まるで出した荷物を片付ける程度の些事だと言いたげ。


そんな、人の気も知らずに憎い相手を優先する男へ、

ミコは恨み言の一つでも吐いてやりたくなった。


けれど、それをしたところで、

皮肉さえ返ってこない気がした。


この男にまで

そんな態度を取られるのはごめんだった。


「いいんだな?」


――勝手にしろ。


そう口にしかけたところで、

ミコの脳裏でふと閃いたものがあった。


記憶が漏れかけていたというなら、

あるいは――


「やめろ」


「なに?」


「記憶は封印するな」


予想していたものと異なる返答に、

アキラが警戒を顕わにする。


「理由を聞かせてもらおうか」



「それは……記憶を消したら、

数多と遭った記憶まで消えるんだろう?」


「まあ、今回の場合はそうだろうな」


「それだと、いきなり数多に襲われた時に、

何の対処もできなくなる」


「問題ない。

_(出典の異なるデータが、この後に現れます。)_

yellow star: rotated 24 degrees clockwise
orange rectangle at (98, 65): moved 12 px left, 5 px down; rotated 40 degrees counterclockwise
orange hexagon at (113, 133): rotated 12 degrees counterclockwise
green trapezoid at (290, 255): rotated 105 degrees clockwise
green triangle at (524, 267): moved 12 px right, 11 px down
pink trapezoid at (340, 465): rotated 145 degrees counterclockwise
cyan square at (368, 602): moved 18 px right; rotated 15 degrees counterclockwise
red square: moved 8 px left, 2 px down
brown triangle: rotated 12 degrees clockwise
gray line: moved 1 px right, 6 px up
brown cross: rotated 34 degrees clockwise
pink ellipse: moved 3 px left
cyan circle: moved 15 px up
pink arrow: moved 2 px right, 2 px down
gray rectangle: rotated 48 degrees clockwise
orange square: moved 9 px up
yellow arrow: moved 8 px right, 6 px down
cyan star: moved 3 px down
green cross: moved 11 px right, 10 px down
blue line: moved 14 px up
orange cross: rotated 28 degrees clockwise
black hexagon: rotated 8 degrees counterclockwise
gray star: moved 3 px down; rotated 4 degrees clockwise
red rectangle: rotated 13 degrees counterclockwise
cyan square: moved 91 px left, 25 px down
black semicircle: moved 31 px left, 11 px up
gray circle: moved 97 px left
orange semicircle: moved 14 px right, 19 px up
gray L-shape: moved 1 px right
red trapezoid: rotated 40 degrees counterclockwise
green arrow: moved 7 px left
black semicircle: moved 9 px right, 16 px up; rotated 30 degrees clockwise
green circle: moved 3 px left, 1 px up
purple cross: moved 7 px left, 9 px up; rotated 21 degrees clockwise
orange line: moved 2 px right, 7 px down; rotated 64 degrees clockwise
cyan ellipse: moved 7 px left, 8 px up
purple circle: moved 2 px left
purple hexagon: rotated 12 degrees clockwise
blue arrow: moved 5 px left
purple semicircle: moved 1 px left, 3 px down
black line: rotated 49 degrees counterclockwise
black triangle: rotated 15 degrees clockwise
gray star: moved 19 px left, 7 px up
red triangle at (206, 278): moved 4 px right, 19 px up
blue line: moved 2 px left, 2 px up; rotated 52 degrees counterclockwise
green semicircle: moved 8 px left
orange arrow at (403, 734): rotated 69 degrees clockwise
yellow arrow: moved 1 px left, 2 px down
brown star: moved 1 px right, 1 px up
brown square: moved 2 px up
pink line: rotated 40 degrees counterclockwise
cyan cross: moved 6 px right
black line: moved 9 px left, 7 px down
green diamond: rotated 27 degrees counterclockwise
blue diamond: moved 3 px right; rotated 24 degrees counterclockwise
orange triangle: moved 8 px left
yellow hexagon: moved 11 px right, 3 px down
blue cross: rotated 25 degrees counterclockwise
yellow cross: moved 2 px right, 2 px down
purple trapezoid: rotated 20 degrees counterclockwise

俺が打って出る」


「タイムラグなしで

出て来られるのか?」


「それは……」


「もし無理なら記憶は消すな。

危機感まで消えたら終わりだぞ」


ミコの言うことは、

もっともだった。


アキラが出るとは言っても、

今日でさえギリギリだったのだ。


数多が実際に襲撃を仕掛けてきては、

間に合わなくなる可能性は高い。


ただ、素直に頷くには、

予想と異なる提案してきたミコの真意が気になった。


「どうなんだ?」


押し黙るアキラ。


そうして、

提案の裏を考えに考え――


「……俺が晶の記憶を残すには

条件がある」


「条件?」


「お前が晶に、

御堂琴子のことを話さないことだ」


「それを俺に約束できるなら、

記憶は消さないでおこう」


提示された条件に、今度はミコが黙り――

アキラはニヤリと口角を持ち上げた。


「当てが外れたか?」


「……さあな」


「まあ、好きなだけとぼけてくれていい。

その代わり、約束は守れ」


「分かったよ」


しぶしぶ頷くミコに、

アキラが安堵の息を漏らす。


そんな相手の反応に、

ミコは舌打ちしながら椅子を軋ませた。


「そう怒るなよ。

これは、お前のためでもあるんだ」


「何だそれ?

ボクを脅してるつもりか?」


「どうとでも解釈してくれ」


苦笑いを浮かべながら、アキラが立ち上がる。


「……やっぱり、

ボクはお前が嫌いだ」


「好かれるとは思っていないしな」


「もう出てくるなよ」


「俺もそうしたいところだ」


小さく肩を竦めて、

アキラは二階の部屋へと戻っていった。


残されたミコが、くそっと小さく呟いた。